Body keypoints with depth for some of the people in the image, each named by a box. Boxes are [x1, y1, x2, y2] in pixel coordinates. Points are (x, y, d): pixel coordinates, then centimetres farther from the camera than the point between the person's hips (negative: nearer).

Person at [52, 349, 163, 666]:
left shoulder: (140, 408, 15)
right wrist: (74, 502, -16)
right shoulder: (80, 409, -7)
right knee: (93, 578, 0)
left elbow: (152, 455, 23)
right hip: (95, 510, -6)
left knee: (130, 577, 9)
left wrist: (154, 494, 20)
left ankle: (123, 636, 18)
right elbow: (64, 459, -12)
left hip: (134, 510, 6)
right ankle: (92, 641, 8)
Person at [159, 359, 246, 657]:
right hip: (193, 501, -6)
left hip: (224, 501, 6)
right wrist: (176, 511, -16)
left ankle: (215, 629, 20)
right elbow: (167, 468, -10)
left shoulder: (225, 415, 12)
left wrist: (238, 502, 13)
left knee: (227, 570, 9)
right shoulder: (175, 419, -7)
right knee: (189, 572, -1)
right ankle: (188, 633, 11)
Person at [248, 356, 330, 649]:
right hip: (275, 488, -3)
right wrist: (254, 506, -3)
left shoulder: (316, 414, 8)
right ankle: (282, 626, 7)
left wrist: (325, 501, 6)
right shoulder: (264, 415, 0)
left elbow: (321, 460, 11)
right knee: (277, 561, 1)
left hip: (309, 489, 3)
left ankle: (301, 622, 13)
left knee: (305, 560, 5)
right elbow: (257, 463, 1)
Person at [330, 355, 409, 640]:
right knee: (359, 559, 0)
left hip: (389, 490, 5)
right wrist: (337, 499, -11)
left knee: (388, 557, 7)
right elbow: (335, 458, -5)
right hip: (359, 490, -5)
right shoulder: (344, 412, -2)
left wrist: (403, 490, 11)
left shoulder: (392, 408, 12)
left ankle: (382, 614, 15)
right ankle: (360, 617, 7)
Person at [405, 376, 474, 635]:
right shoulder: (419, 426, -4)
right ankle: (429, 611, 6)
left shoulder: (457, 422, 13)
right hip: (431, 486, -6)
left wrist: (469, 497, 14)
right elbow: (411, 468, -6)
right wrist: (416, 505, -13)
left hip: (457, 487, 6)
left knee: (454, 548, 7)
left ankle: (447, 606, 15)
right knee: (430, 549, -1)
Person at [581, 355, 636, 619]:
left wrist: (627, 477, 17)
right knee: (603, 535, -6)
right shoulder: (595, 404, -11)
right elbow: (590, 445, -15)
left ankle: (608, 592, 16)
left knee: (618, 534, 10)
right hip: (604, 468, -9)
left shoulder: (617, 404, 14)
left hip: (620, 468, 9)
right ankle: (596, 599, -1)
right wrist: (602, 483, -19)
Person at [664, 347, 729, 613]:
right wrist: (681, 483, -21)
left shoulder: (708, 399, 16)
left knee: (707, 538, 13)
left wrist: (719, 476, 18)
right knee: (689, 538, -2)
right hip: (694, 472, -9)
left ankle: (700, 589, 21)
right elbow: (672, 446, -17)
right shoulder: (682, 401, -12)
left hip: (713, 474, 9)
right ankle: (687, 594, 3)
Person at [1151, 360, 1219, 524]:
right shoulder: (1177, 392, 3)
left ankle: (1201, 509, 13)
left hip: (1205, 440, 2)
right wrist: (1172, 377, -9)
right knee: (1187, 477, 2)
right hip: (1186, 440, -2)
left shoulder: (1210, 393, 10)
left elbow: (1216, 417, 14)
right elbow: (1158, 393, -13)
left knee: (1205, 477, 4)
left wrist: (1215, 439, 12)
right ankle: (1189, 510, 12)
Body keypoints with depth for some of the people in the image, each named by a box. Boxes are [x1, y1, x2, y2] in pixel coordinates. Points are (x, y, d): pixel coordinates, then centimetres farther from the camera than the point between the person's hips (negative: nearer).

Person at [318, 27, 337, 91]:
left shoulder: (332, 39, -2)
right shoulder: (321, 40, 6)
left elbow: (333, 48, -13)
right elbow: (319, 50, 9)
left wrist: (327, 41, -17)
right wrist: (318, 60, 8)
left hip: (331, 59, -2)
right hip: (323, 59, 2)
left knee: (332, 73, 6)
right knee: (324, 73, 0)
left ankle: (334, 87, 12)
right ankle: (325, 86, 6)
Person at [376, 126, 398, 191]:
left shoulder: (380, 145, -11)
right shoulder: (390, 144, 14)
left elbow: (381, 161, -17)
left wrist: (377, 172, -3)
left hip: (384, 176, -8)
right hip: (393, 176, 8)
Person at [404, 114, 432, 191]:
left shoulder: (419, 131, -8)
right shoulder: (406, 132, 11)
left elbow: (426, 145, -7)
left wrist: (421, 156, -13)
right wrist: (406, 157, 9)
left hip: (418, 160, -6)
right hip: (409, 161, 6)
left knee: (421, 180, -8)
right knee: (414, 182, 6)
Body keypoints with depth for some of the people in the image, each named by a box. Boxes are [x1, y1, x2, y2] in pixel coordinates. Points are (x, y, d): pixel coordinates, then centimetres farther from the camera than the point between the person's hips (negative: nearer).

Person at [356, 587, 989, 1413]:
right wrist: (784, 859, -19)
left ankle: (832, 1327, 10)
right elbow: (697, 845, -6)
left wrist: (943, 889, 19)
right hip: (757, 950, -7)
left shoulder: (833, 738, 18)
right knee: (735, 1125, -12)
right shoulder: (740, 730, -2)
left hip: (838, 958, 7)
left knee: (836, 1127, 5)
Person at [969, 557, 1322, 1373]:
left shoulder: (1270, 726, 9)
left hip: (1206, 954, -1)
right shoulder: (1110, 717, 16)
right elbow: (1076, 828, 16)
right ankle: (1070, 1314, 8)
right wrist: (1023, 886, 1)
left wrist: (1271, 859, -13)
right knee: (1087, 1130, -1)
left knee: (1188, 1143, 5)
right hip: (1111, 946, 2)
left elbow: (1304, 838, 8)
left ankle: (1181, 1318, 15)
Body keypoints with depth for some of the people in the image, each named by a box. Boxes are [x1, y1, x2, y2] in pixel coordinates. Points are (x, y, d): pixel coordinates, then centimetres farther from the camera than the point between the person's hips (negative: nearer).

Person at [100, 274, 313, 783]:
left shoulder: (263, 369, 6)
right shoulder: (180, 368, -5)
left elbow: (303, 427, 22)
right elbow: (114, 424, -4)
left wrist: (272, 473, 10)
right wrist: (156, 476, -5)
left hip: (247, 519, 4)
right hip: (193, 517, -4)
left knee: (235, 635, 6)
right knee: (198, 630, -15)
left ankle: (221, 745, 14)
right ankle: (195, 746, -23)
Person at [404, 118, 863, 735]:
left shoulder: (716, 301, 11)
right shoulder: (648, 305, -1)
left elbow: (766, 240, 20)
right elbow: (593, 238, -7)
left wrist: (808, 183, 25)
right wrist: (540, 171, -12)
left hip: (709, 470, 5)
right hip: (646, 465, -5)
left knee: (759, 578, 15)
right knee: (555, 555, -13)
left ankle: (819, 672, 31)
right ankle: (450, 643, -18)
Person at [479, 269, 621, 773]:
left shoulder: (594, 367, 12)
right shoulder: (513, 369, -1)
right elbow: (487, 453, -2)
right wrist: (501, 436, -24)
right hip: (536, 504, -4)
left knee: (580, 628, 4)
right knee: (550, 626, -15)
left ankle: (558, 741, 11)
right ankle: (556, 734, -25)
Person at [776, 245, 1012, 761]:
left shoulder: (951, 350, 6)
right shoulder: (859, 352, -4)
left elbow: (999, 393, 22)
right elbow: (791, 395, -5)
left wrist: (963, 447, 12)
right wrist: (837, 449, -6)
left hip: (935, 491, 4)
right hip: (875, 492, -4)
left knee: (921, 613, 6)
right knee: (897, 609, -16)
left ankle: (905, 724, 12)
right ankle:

--------------------------------

PROBLEM DETAILS - Working through the records above, copy each one exactly.

OUTPUT FOR THIS EXERCISE -
Body keypoints with depth for some of the people in the image, each named by a box. Boxes are [x1, y1, x2, y2] in pixel coordinates. Points are (x, y, d): pixel coordinates, then centimetres farther from the camera than the point between the person's hips (negative: nearer).

Person at [52, 349, 163, 666]:
left shoulder: (140, 408, 15)
right wrist: (74, 502, -16)
right shoulder: (80, 409, -7)
right knee: (93, 578, 0)
left elbow: (152, 455, 23)
right hip: (95, 510, -6)
left knee: (130, 577, 9)
left wrist: (154, 494, 20)
left ankle: (123, 636, 18)
right elbow: (64, 459, -12)
left hip: (134, 510, 6)
right ankle: (92, 641, 8)
Person at [159, 359, 246, 657]:
right hip: (193, 501, -6)
left hip: (224, 501, 6)
right wrist: (176, 511, -16)
left ankle: (215, 629, 20)
right elbow: (167, 468, -10)
left shoulder: (225, 415, 12)
left wrist: (238, 502, 13)
left knee: (227, 570, 9)
right shoulder: (175, 419, -7)
right knee: (189, 572, -1)
right ankle: (188, 633, 11)
Person at [248, 356, 330, 649]:
right hip: (275, 488, -3)
right wrist: (254, 506, -3)
left shoulder: (316, 414, 8)
right ankle: (282, 626, 7)
left wrist: (325, 501, 6)
right shoulder: (264, 415, 0)
left elbow: (321, 460, 11)
right knee: (277, 561, 1)
left hip: (309, 489, 3)
left ankle: (301, 622, 13)
left knee: (305, 560, 5)
right elbow: (257, 463, 1)
Person at [330, 355, 409, 640]:
right knee: (359, 559, 0)
left hip: (389, 490, 5)
right wrist: (337, 499, -11)
left knee: (388, 557, 7)
right elbow: (335, 458, -5)
right hip: (359, 490, -5)
right shoulder: (344, 412, -2)
left wrist: (403, 490, 11)
left shoulder: (392, 408, 12)
left ankle: (382, 614, 15)
right ankle: (360, 617, 7)
Person at [405, 376, 474, 635]:
right shoulder: (419, 426, -4)
right ankle: (429, 611, 6)
left shoulder: (457, 422, 13)
right hip: (431, 486, -6)
left wrist: (469, 497, 14)
right elbow: (411, 468, -6)
right wrist: (416, 505, -13)
left hip: (457, 487, 6)
left knee: (454, 548, 7)
left ankle: (447, 606, 15)
right knee: (430, 549, -1)
Person at [581, 355, 636, 619]:
left wrist: (627, 477, 17)
right knee: (603, 535, -6)
right shoulder: (595, 404, -11)
right elbow: (590, 445, -15)
left ankle: (608, 592, 16)
left knee: (618, 534, 10)
right hip: (604, 468, -9)
left shoulder: (617, 404, 14)
left hip: (620, 468, 9)
right ankle: (596, 599, -1)
right wrist: (602, 483, -19)
Person at [664, 347, 729, 613]:
right wrist: (681, 483, -21)
left shoulder: (708, 399, 16)
left knee: (707, 538, 13)
left wrist: (719, 476, 18)
right knee: (689, 538, -2)
right hip: (694, 472, -9)
left ankle: (700, 589, 21)
right elbow: (672, 446, -17)
right shoulder: (682, 401, -12)
left hip: (713, 474, 9)
right ankle: (687, 594, 3)
Person at [1151, 360, 1219, 524]:
right shoulder: (1177, 392, 3)
left ankle: (1201, 509, 13)
left hip: (1205, 440, 2)
right wrist: (1172, 377, -9)
right knee: (1187, 477, 2)
right hip: (1186, 440, -2)
left shoulder: (1210, 393, 10)
left elbow: (1216, 417, 14)
right elbow: (1158, 393, -13)
left knee: (1205, 477, 4)
left wrist: (1215, 439, 12)
right ankle: (1189, 510, 12)
Body keypoints with depth for some of the people in the image, each named by a box. Boxes are [x1, y1, x2, y2] in pixel coordinates. Points are (x, y, d): pixel coordinates, then centimetres farther from the camera than the point between the person's hips (negative: nearer).

Person at [318, 27, 337, 91]:
left shoulder: (332, 39, -2)
right shoulder: (321, 40, 6)
left elbow: (333, 48, -13)
right elbow: (319, 50, 9)
left wrist: (327, 41, -17)
right wrist: (318, 60, 8)
left hip: (331, 59, -2)
right hip: (323, 59, 2)
left knee: (332, 73, 6)
right knee: (324, 73, 0)
left ankle: (334, 87, 12)
right ankle: (325, 86, 6)
Person at [376, 126, 398, 191]:
left shoulder: (380, 145, -11)
right shoulder: (390, 144, 14)
left elbow: (381, 161, -17)
left wrist: (377, 172, -3)
left hip: (384, 176, -8)
right hip: (393, 176, 8)
Person at [404, 114, 432, 191]:
left shoulder: (419, 131, -8)
right shoulder: (406, 132, 11)
left elbow: (426, 145, -7)
left wrist: (421, 156, -13)
right wrist: (406, 157, 9)
left hip: (418, 160, -6)
right hip: (409, 161, 6)
left knee: (421, 180, -8)
right knee: (414, 182, 6)
Body keypoints with depth for some of the people in the image, each named by a box. Boxes are [x1, y1, x2, y2] in pixel coordinates. Points are (x, y, d): pixel coordinates, then centimetres farther from the camera than the point between the person's hips (negative: nearer).

Person at [356, 587, 989, 1413]:
right wrist: (784, 859, -19)
left ankle: (832, 1327, 10)
right elbow: (697, 845, -6)
left wrist: (943, 889, 19)
right hip: (757, 950, -7)
left shoulder: (833, 738, 18)
right knee: (735, 1125, -12)
right shoulder: (740, 730, -2)
left hip: (838, 958, 7)
left knee: (836, 1127, 5)
Person at [969, 557, 1322, 1373]:
left shoulder: (1270, 726, 9)
left hip: (1206, 954, -1)
right shoulder: (1110, 717, 16)
right elbow: (1076, 828, 16)
right ankle: (1070, 1314, 8)
right wrist: (1023, 886, 1)
left wrist: (1271, 859, -13)
right knee: (1087, 1130, -1)
left knee: (1188, 1143, 5)
right hip: (1111, 946, 2)
left elbow: (1304, 838, 8)
left ankle: (1181, 1318, 15)
Body keypoints with depth for some of the people in the image, each named by a box. Boxes are [x1, y1, x2, y2] in pixel coordinates. Points are (x, y, d): pixel coordinates, then centimetres farther from the camera than the point between the person's hips (negative: nearer).

Person at [100, 274, 313, 783]:
left shoulder: (263, 369, 6)
right shoulder: (180, 368, -5)
left elbow: (303, 427, 22)
right elbow: (114, 424, -4)
left wrist: (272, 473, 10)
right wrist: (156, 476, -5)
left hip: (247, 519, 4)
right hip: (193, 517, -4)
left knee: (235, 635, 6)
right knee: (198, 630, -15)
left ankle: (221, 745, 14)
right ankle: (195, 746, -23)
Person at [404, 118, 863, 735]:
left shoulder: (716, 301, 11)
right shoulder: (648, 305, -1)
left elbow: (766, 240, 20)
right elbow: (593, 238, -7)
left wrist: (808, 183, 25)
right wrist: (540, 171, -12)
left hip: (709, 470, 5)
right hip: (646, 465, -5)
left knee: (759, 578, 15)
right knee: (555, 555, -13)
left ankle: (819, 672, 31)
right ankle: (450, 643, -18)
Person at [479, 269, 621, 773]:
left shoulder: (594, 367, 12)
right shoulder: (513, 369, -1)
right elbow: (487, 453, -2)
right wrist: (501, 436, -24)
right hip: (536, 504, -4)
left knee: (580, 628, 4)
right knee: (550, 626, -15)
left ankle: (558, 741, 11)
right ankle: (556, 734, -25)
Person at [776, 245, 1012, 761]:
left shoulder: (951, 350, 6)
right shoulder: (859, 352, -4)
left elbow: (999, 393, 22)
right elbow: (791, 395, -5)
left wrist: (963, 447, 12)
right wrist: (837, 449, -6)
left hip: (935, 491, 4)
right hip: (875, 492, -4)
left knee: (921, 613, 6)
right knee: (897, 609, -16)
left ankle: (905, 724, 12)
right ankle:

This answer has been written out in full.